White Sulphur Springs was a beautiful little town. It had probably been even more beautiful before herds of olive-drab trucks fouled the air with their exhaust and honked at each other like bellowing bulls disputing the right of way. The antiaircraft guns which blossomed on every streetcorner also did little for the decor.

But even so, the rolling, green-clad slopes of the Alleghenies, the clear water of nearby Sherwood Lake, and the fuming springs that gave the place its name made it easy for Jens to understand why White Sulphur Springs had been a presidential resort in the days before the Civil War, when it was part of Virginia and no one had ever imagined West Virginia would become a separate state.

On the outside, the white-painted church with its tall steeple maintained the serenity the town sought to project. One step through the door told Larssen he had entered another world. The pastor retained half his office, but that was all. From everywhere else came the clatter of typewriters, the raucous chatter of people with too much to do and not enough time to do it, and the purposeful clomp of government-issue footgear on a hardwood floor.

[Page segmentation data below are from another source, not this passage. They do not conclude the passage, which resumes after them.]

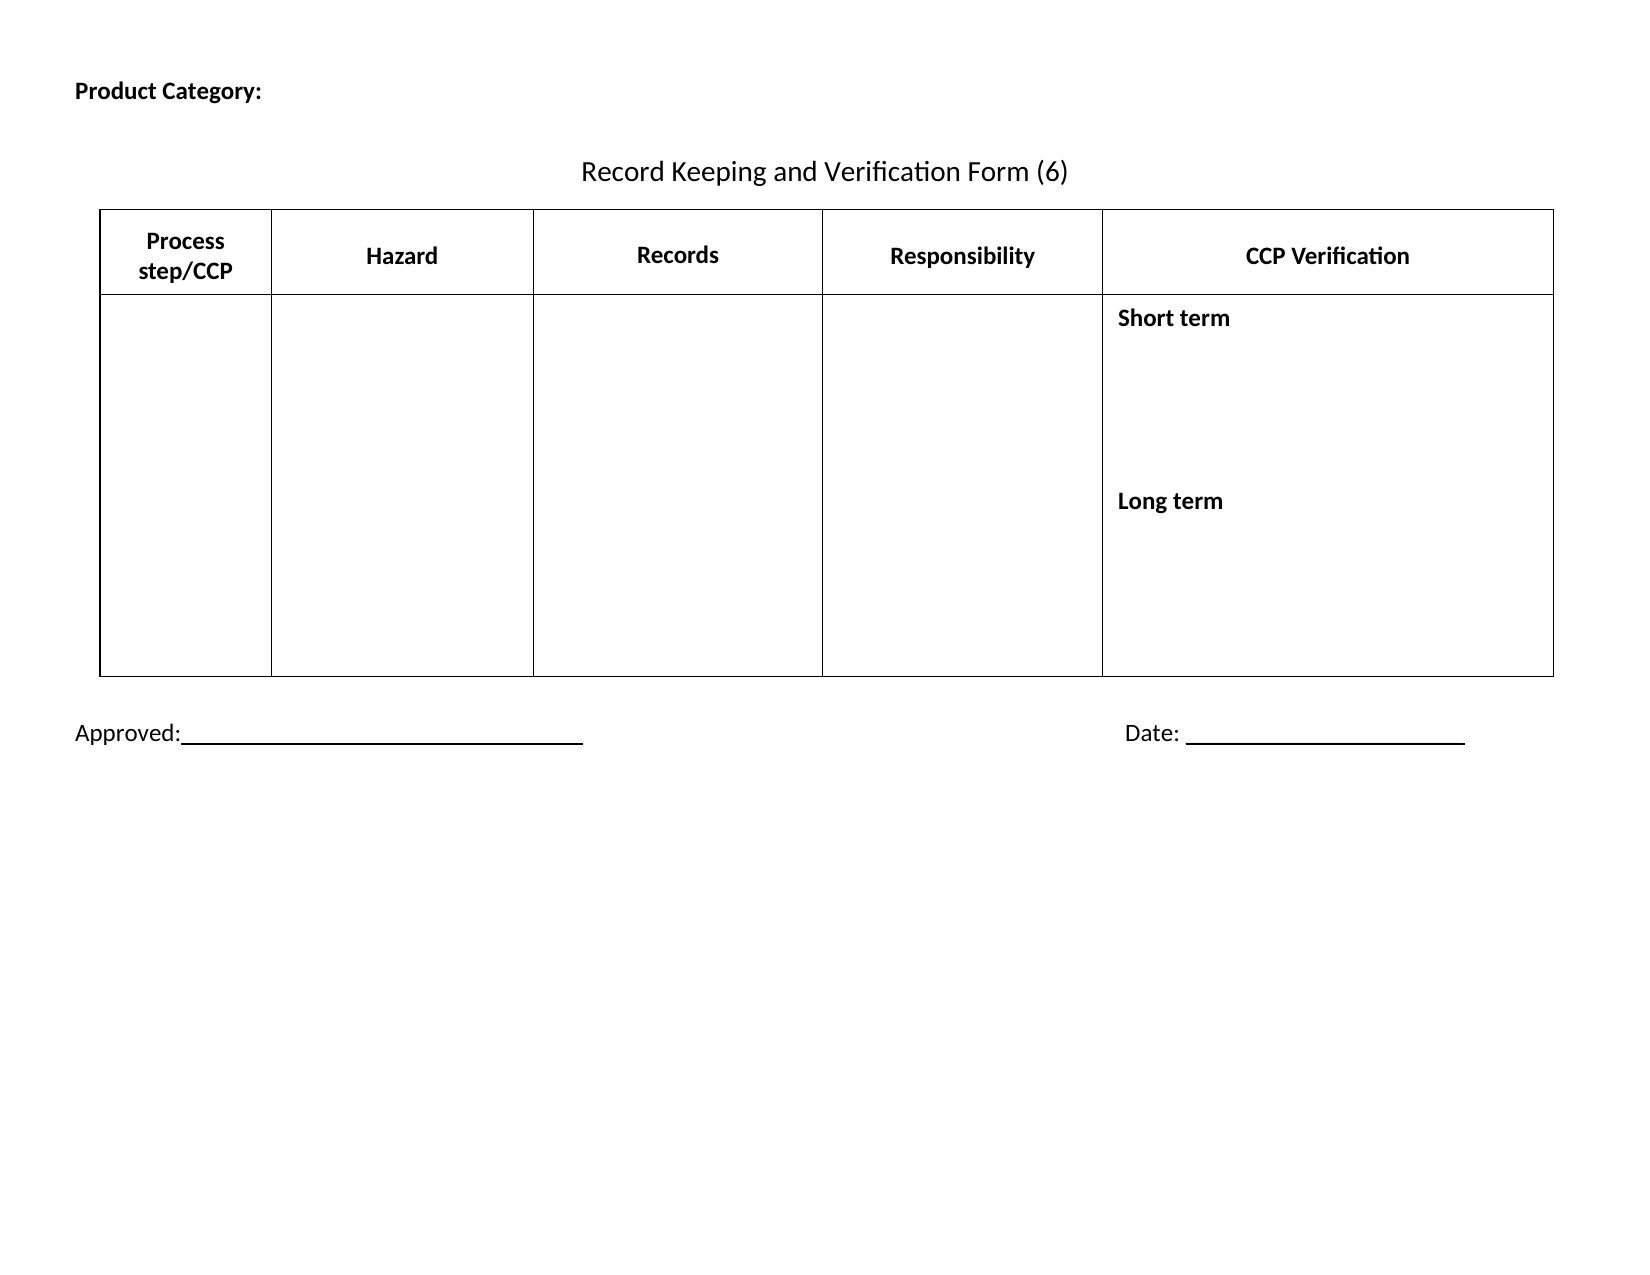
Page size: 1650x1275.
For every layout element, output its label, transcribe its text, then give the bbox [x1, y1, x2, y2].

table_header Responsibility [823, 210, 1102, 293]
table_cell [534, 295, 822, 676]
text Approved: Date: ______________________ [75, 717, 1575, 748]
table_header Records [534, 210, 822, 293]
title Record Keeping and Verification Form (6) [75, 153, 1575, 189]
table_cell Short term Long term [1103, 295, 1553, 676]
table_header Process step/CCP [101, 210, 271, 293]
table_cell [101, 295, 271, 676]
table_header CCP Verification [1103, 210, 1553, 293]
table_cell [823, 295, 1102, 676]
table_cell [272, 295, 533, 676]
table_header Hazard [272, 210, 533, 293]
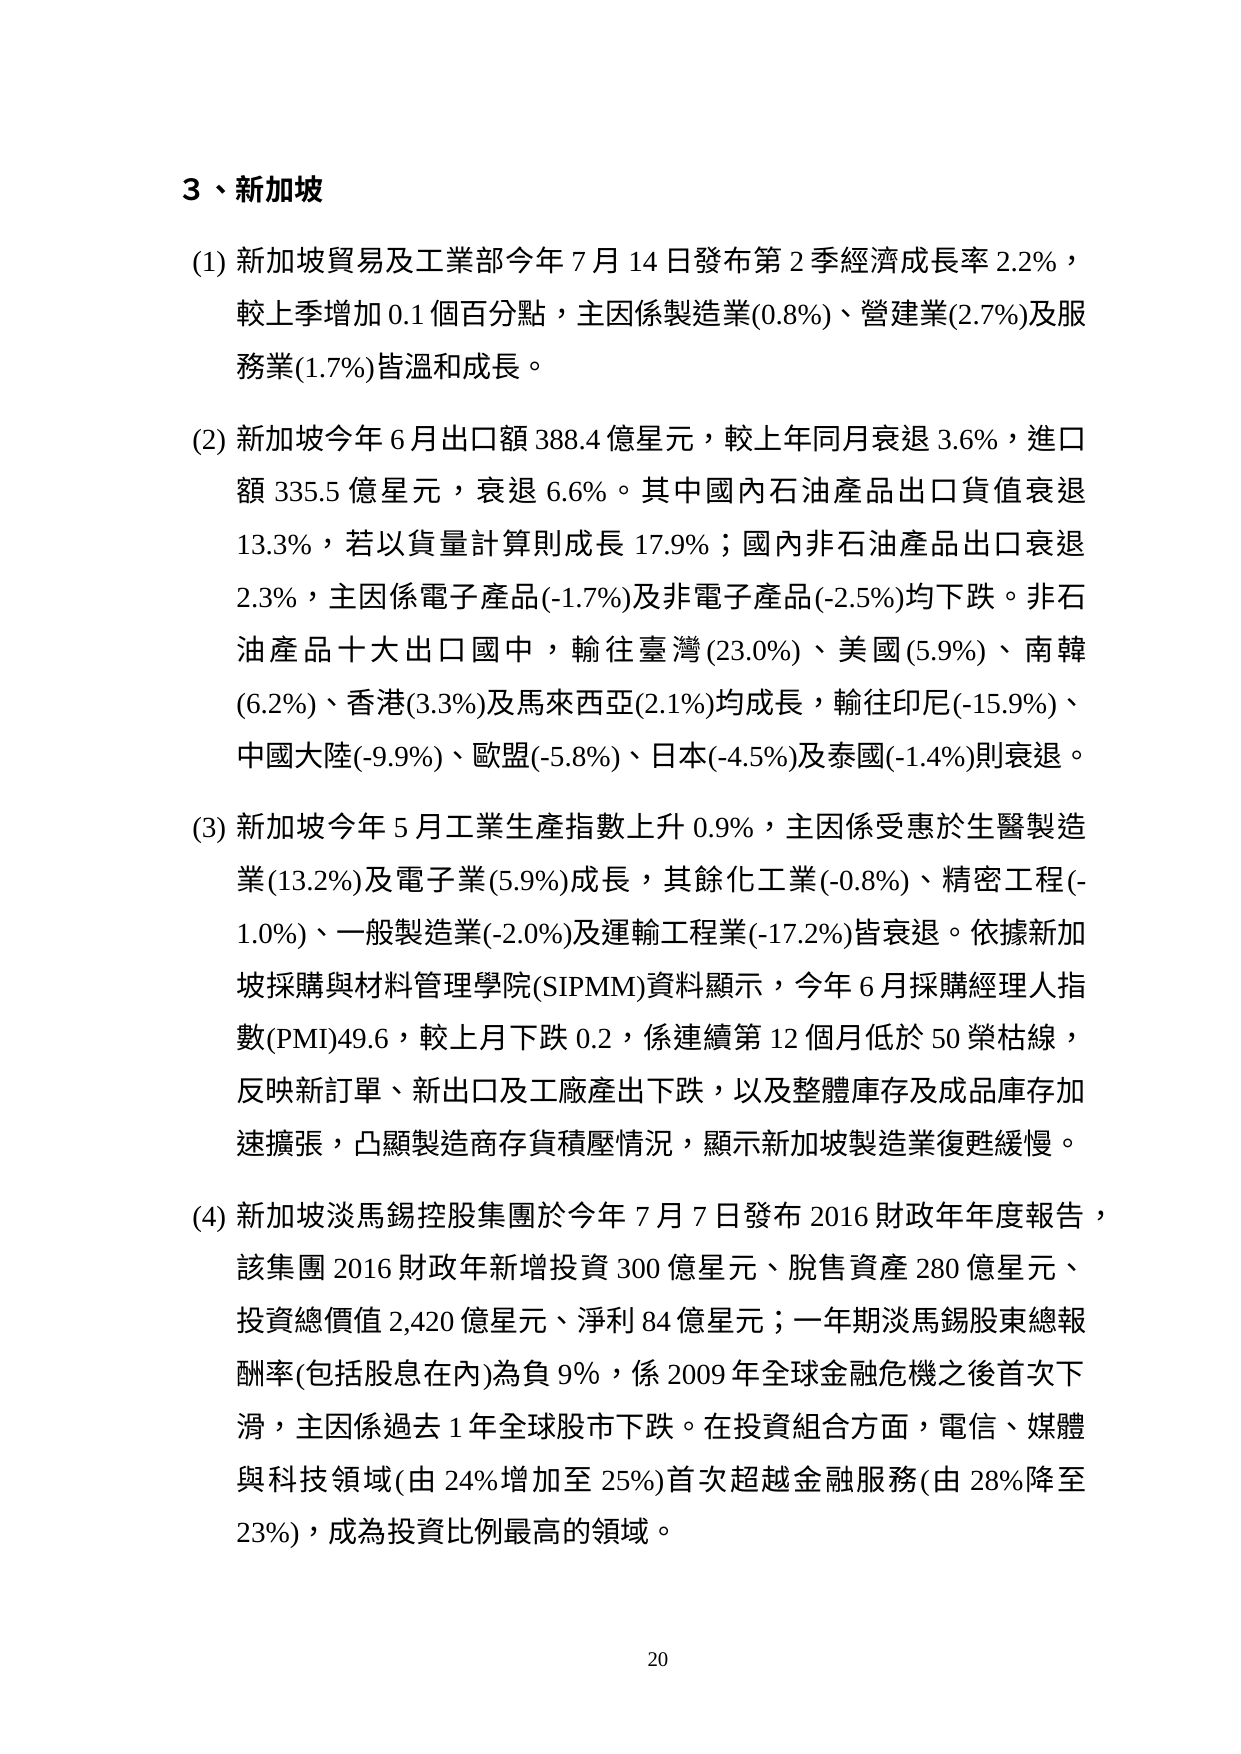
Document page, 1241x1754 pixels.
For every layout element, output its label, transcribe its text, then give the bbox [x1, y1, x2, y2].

list ３、新加坡 [177, 166, 1078, 209]
list 新加坡貿易及工業部今年7月14日發布第2季經濟成長率2.2%，較上季增加0.1個百分點，主因係製造業(0.8%)、營建業(2.7%)及服務業(1.7%)皆溫和成長。 [192, 238, 1087, 386]
list 新加坡今年6月出口額388.4億星元，較上年同月衰退3.6%，進口額335.5億星元，衰退6.6%。其中國內石油產品出口貨值衰退13.3%，若以貨量計算則成長17.9%；國內非石油產品出口衰退2.3%，主因係電子產品(-1.7%)及非電子產品(-2.5%)均下跌。非石油產品十大出口國中，輸往臺灣(23.0%)、美國(5.9%)、南韓(6.2%)、香港(3.3%)及馬來西亞(2.1%)均成長，輸往印尼(-15.9%)、中國大陸(-9.9%)、歐盟(-5.8%)、日本(-4.5%)及泰國(-1.4%)則衰退。 [192, 415, 1087, 774]
list 新加坡今年5月工業生產指數上升0.9%，主因係受惠於生醫製造業(13.2%)及電子業(5.9%)成長，其餘化工業(-0.8%)、精密工程(-1.0%)、一般製造業(-2.0%)及運輸工程業(-17.2%)皆衰退。依據新加坡採購與材料管理學院(SIPMM)資料顯示，今年6月採購經理人指數(PMI)49.6，較上月下跌0.2，係連續第12個月低於50榮枯線，反映新訂單、新出口及工廠產出下跌，以及整體庫存及成品庫存加速擴張，凸顯製造商存貨積壓情況，顯示新加坡製造業復甦緩慢。 [192, 804, 1087, 1163]
list 新加坡淡馬錫控股集團於今年7月7日發布2016財政年年度報告，該集團2016財政年新增投資300億星元、脫售資產280億星元、投資總價值2,420億星元、淨利84億星元；一年期淡馬錫股東總報酬率(包括股息在內)為負9％，係2009年全球金融危機之後首次下滑，主因係過去1年全球股市下跌。在投資組合方面，電信、媒體與科技領域(由24%增加至25%)首次超越金融服務(由28%降至23%)，成為投資比例最高的領域。 [192, 1192, 1087, 1551]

A harassed corporal looked up from whatever he was typing. Seeing a veritable civilian before him, he dispensed with even military politeness: “Watcha want, mac? Make it snappy.”

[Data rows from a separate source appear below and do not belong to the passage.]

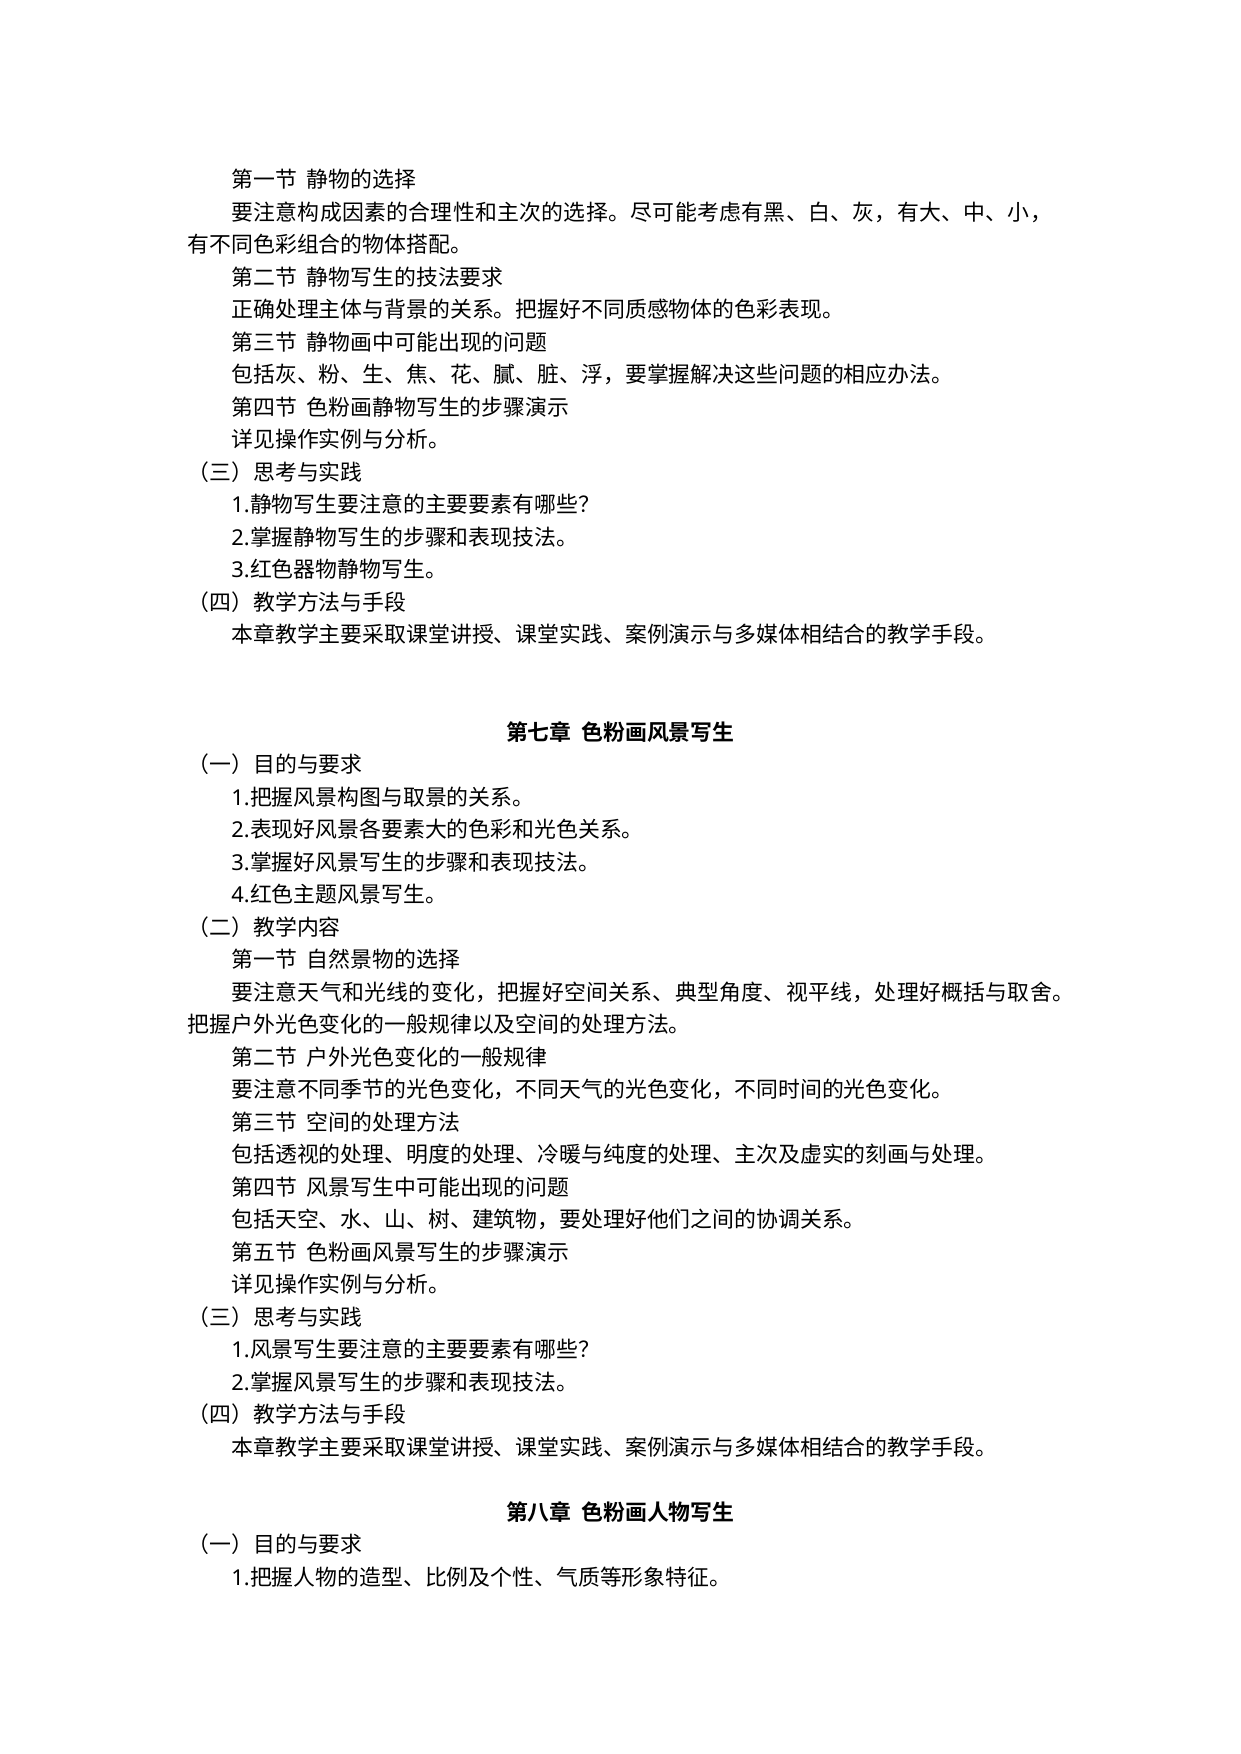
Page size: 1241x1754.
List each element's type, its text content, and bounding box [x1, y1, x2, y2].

text 第八章 色粉画人物写生 [187, 1494, 1053, 1527]
text 1.把握风景构图与取景的关系。 [187, 779, 1053, 812]
text 包括天空、水、山、树、建筑物，要处理好他们之间的协调关系。 [187, 1202, 1053, 1234]
text 包括透视的处理、明度的处理、冷暖与纯度的处理、主次及虚实的刻画与处理。 [187, 1137, 1053, 1169]
text 要注意不同季节的光色变化，不同天气的光色变化，不同时间的光色变化。 [187, 1072, 1053, 1104]
text 正确处理主体与背景的关系。把握好不同质感物体的色彩表现。 [187, 292, 1053, 324]
text 1.把握人物的造型、比例及个性、气质等形象特征。 [187, 1559, 1053, 1592]
text 4.红色主题风景写生。 [187, 877, 1053, 909]
text 第三节 静物画中可能出现的问题 [187, 324, 1053, 357]
text 第三节 空间的处理方法 [187, 1104, 1053, 1137]
text 第一节 自然景物的选择 [187, 942, 1053, 974]
text 本章教学主要采取课堂讲授、课堂实践、案例演示与多媒体相结合的教学手段。 [187, 617, 1053, 649]
text 1.风景写生要注意的主要要素有哪些？ [187, 1332, 1053, 1364]
text （四）教学方法与手段 [187, 584, 1053, 617]
text 第二节 户外光色变化的一般规律 [187, 1039, 1053, 1072]
text 第四节 色粉画静物写生的步骤演示 [187, 389, 1053, 422]
text 3.红色器物静物写生。 [187, 552, 1053, 584]
text 第一节 静物的选择 [187, 162, 1053, 194]
text （三）思考与实践 [187, 1299, 1053, 1332]
text 详见操作实例与分析。 [187, 1267, 1053, 1299]
text 本章教学主要采取课堂讲授、课堂实践、案例演示与多媒体相结合的教学手段。 [187, 1429, 1053, 1462]
text 包括灰、粉、生、焦、花、膩、脏、浮，要掌握解决这些问题的相应办法。 [187, 357, 1053, 389]
text 第二节 静物写生的技法要求 [187, 259, 1053, 292]
text 2.表现好风景各要素大的色彩和光色关系。 [187, 812, 1053, 844]
text 第四节 风景写生中可能出现的问题 [187, 1169, 1053, 1202]
text 3.掌握好风景写生的步骤和表现技法。 [187, 844, 1053, 877]
text 第五节 色粉画风景写生的步骤演示 [187, 1234, 1053, 1267]
text 第七章 色粉画风景写生 [187, 714, 1053, 747]
text （四）教学方法与手段 [187, 1397, 1053, 1429]
text 2.掌握风景写生的步骤和表现技法。 [187, 1364, 1053, 1397]
text 要注意构成因素的合理性和主次的选择。尽可能考虑有黑、白、灰，有大、中、小，有不同色彩组合的物体搭配。 [187, 194, 1053, 259]
text （一）目的与要求 [187, 747, 1053, 779]
text 1.静物写生要注意的主要要素有哪些？ [187, 487, 1053, 519]
text 详见操作实例与分析。 [187, 422, 1053, 454]
text 2.掌握静物写生的步骤和表现技法。 [187, 519, 1053, 552]
text 要注意天气和光线的变化，把握好空间关系、典型角度、视平线，处理好概括与取舍。把握户外光色变化的一般规律以及空间的处理方法。 [187, 974, 1053, 1039]
text （三）思考与实践 [187, 454, 1053, 487]
text （一）目的与要求 [187, 1527, 1053, 1559]
text （二）教学内容 [187, 909, 1053, 942]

“I have a nine o’clock appointment to see Colonel Groves.” Larssen looked down at his watch. He was five minutes early.

“Oh.” The corporal visibly shifted gears as he reassessed this civilian’s likely importance. A good piece of his big-city tough-guy accent disappeared when he spoke again: “You want to come along with me, sir?”

“Thank you.” Larssen followed the noncom through the pews on which more enlisted men were awkwardly working rather than praying, crabwise down a hallway pinched by mountains of file boxes that clung like clots to either wall, and into what had been the pastor’s sanctum. New plywood partitions restricted that worthy to a fraction of his former domain-the fraction thereof that lacked a telephone.

Colonel Leslie Groves sat behind a desk that held said telephone. He employed the instrument with vim and gusto: “What the hell do you mean, you can’t ship those tracks up to Detroit?… So the bridge is out and the road has a hole in it? So what? Get ’em on a barge. The Lizards aren’t blasting half the shipping they might, the stupid bastards. We have to get those tanks made, or we can kiss everything good-bye… I’ll call you tonight, so I can keep up with what you’re doing. Get it done, Fred, I don’t care how.?

??

He hung up with no more of a good-bye than that, fixed Larssen with an intense blue stare. “You’re from that Chicago project.” It was not a question. A flick of the colonel’s left hand dismissed the corporal.

“That’s right.” Larssen wondered how much Groves knew about it, and how much he ought to tell him. More than he wanted to; he was already sure of that. “After Berlin, sir, you have to know how important that project is. And the Lizards are advancing on Chicago.”

“Son, we all got troubles,” Groves rumbled. He was a big man with auburn hair cut short, a thin mustache, and blunt, competent features. He filled the pastor’s chair to overflowing and sat well back from the desk; a hefty belly kept him from getting any closer.

“I know it,” Jens said. “I mean, I drove here from Chicago, after all.”

“Sit down; tell me about that,” Groves urged. “I’ve been holed up here almost since the Lizards came. I ought to know more about the world outside than what I can find out over a phone line.” As if on cue, the telephone jangled. “Excuse me.”